[erlang-questions] Large-scale Erlang in practice
Bengt Kleberg
bengt.kleberg@REDACTED
Wed Feb 8 11:02:37 CET 2012
Greetings,
To what extent would something like LACE
(http://archive.eiffel.com/doc/manuals/technology/lace/subcluster/page.html), but for Erlang, handle your problems?
bengt
On Wed, 2012-02-08 at 02:06 +0100, Tim Watson wrote:
> On 7 February 2012 22:00, Attila Rajmund Nohl
> <attila.r.nohl@REDACTED> wrote:
> 2012/2/7, Tim Watson <watson.timothy@REDACTED>:
> [...]
> > Yes but my point about very_long_module_names is not just
> that it is ugly
> > and painful to type. I can get autocompletion in vim/emacs
> today so that's
> > not the issue. The point is that as the number of
> libraries/applications I
> > am able to choose from increases (and let's face it, they're
> growing fast)
> > I'm increasingly being forced to deal with module name
> clashes *or* to put
> > up with very long names which are distracting to look at -
> they take focus
> > away from the *function* that is being called, which is what
> *I* want to
> > focus on.
>
>
> In the AXD301 the module names were prefixed with the
> subsystem name,
> so for example many subsystems could have a library module
> with name
> like xyzLib. I guess this was enforced on project level.
>
>
> Yes I'm not surprised because everybody (including me) is still doing
> this today. You can see modules called riak_something and
> rabbitmq_something and mochiweb_something, etc etc. I have no problem
> with this, but if people *don't* follow this convention then you run
> into trouble.
>
>
> Honestly, C doesn't have packages either, still applications
> can use
> dozens of libraries. Even though the situation is not exactly
> the same
> (in C the internal names can "clash"), the API functions are
> (in many
> cases) religiously prefixed with the library name. An this
> worked for
> the last 40 years.
>
> Yes it can be made to work with, as you put it, religious adherence to
> coding standards, but C is hardly the poster child for making this
> stuff easy. In fact C is notoriously annoying when it comes to name
> clashes, forcing you to write statically linked wrappers to re-export
> symbols with alternative names and/or mess around with symbol renaming
> tools.
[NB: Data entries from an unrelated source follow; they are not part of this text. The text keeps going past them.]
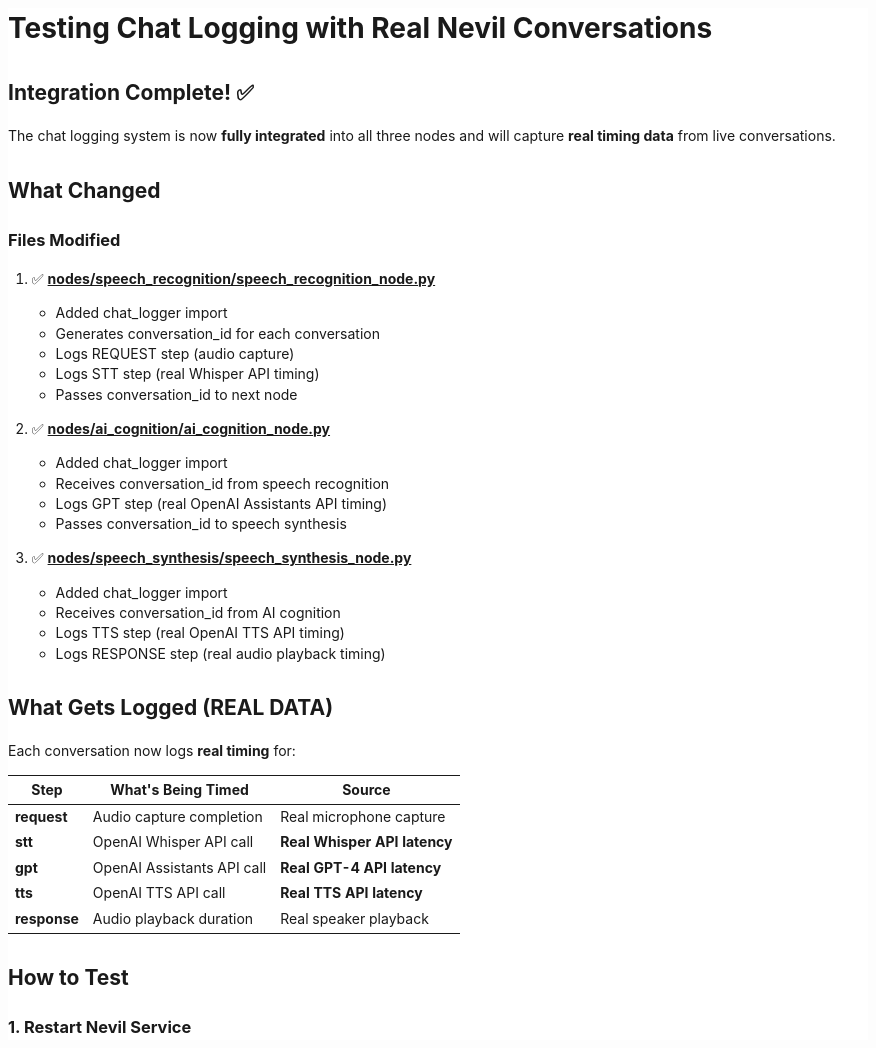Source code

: # Testing Chat Logging with Real Nevil Conversations

## Integration Complete! ✅

The chat logging system is now **fully integrated** into all three nodes and will capture **real timing data** from live conversations.

## What Changed

### Files Modified
1. ✅ **[nodes/speech_recognition/speech_recognition_node.py](../nodes/speech_recognition/speech_recognition_node.py)**
   - Added chat_logger import
   - Generates conversation_id for each conversation
   - Logs REQUEST step (audio capture)
   - Logs STT step (real Whisper API timing)
   - Passes conversation_id to next node

2. ✅ **[nodes/ai_cognition/ai_cognition_node.py](../nodes/ai_cognition/ai_cognition_node.py)**
   - Added chat_logger import
   - Receives conversation_id from speech recognition
   - Logs GPT step (real OpenAI Assistants API timing)
   - Passes conversation_id to speech synthesis

3. ✅ **[nodes/speech_synthesis/speech_synthesis_node.py](../nodes/speech_synthesis/speech_synthesis_node.py)**
   - Added chat_logger import
   - Receives conversation_id from AI cognition
   - Logs TTS step (real OpenAI TTS API timing)
   - Logs RESPONSE step (real audio playback timing)

## What Gets Logged (REAL DATA)

Each conversation now logs **real timing** for:

| Step | What's Being Timed | Source |
|------|-------------------|--------|
| **request** | Audio capture completion | Real microphone capture |
| **stt** | OpenAI Whisper API call | **Real Whisper API latency** |
| **gpt** | OpenAI Assistants API call | **Real GPT-4 API latency** |
| **tts** | OpenAI TTS API call | **Real TTS API latency** |
| **response** | Audio playback duration | Real speaker playback |

## How to Test

### 1. Restart Nevil Service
I'm sure there are many clever things that people do in order
> to make writing assembler code manageable, but that doesn't mean we
> should consider those good approaches for high level languages like
> Erlang does it?
>
>
> I suppose a simple approach to the "long names" complaint might be to
> write a common parse_transform that appends a configurable
> "<organisation>_<project>_" prefix to modules during the build and
> generates a bit of metadata in the application config file. That way I
> can write my own code in a pithy fashion, have the generated modules
> *fully qualifies* and have other code that uses it consume the full
> name. If someone else wants to take advantage of the concise names,
> they can include the parse_transform in their build and take advantage
> of whatever `-special_import(...)` directive(s) it makes available for
> mapping short names to fully qualified module names during the AST
> transform.
>
>
> But I still think that having a coarser grained scoping/grouping
> construct than modules would be useful. This is obviously what
> applications are for, but they're not *first class* citizens in the
> way modules are. For example, another IMO great benefit that
> application level scoping of modules would bring is the ability to
> provide an export directive that makes functions callable from within
> your application (i.e., between the modules in app123) but *not* by
> outside callers. From an API design perspective, that would be very
> nice to have, as I often need to export shared code for use in my
> application but don't really want external callers to depend on it.